The fledgling sparrows, now barely able to fly, leap in flurries from the gutters to the eaves of the panoptic auditorium. The lecture on the science of war fades from view as I watch them, vacantly. Timidly the siblings launch desperately into flight. Nevertheless, they fly in order to live.
We are allowed considerable freedom now during solo flights, so I flew over Minamata the other day, where I could easily make out the Fukais’ place. The lines of the earthen wall enclosing it to the southwest looked lovely from the air. I dove twice in salutation. Neither Fukiko nor anybody else came out, though I flew so close to the ground that the roar of the plane shook the pine tree in the garden. It was a disappointment. In a field, children threw up their arms at me. I replied with a waggle of the wings and headed back. I wasn’t upbraided for any of this, as they didn’t find out about it, but today I flew out to sea and spotted a fleet of ships steaming along some twelve nautical miles south-southwest of Ushibuka, a town on the main island of Amakusa. The fleet consisted of an enormous battleship, escorted by two destroyers and two heavy cruisers.
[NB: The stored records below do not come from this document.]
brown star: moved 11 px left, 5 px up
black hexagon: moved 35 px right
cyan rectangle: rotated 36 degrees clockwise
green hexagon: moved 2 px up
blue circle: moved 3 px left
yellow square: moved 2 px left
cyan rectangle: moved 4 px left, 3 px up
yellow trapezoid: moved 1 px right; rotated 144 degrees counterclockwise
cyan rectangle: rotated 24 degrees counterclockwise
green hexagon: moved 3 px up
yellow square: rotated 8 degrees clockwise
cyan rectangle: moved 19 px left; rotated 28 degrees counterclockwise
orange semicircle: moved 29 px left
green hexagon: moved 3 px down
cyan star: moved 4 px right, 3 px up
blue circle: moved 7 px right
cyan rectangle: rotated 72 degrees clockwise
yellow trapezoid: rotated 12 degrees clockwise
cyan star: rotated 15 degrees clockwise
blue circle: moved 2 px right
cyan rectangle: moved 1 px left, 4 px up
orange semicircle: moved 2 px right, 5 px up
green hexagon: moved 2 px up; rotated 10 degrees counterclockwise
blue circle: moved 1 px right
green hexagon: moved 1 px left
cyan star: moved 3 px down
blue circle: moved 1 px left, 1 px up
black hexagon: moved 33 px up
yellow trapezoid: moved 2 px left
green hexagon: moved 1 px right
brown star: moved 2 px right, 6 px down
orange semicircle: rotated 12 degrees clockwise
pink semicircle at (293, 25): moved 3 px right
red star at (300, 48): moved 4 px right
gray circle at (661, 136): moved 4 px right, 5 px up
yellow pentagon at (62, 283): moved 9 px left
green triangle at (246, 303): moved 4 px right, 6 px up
The ships dominated the seascape, leaving behind them five snowy wakes as they cruised over rough blue waters ruffled with whitecaps. Stirred by a tender pride, I set a course for the battleship, and, at an altitude 700 meters, whizzed by. No sooner had I passed over the ship, however, than her antiaircraft machine guns and high-angle canon opened up on me simultaneously, emitting sharp flashes of light. I was stunned and wheeled about in haste. At first I thought they mistook me for an enemy aircraft, but then I realized that they had in fact been firing blanks. I couldn’t figure out why they opened fire, though, and could only conclude that I had inadvertently served as a target for antiaircraft fire training. As soon as I landed at Izumi, I was called in by the division officer.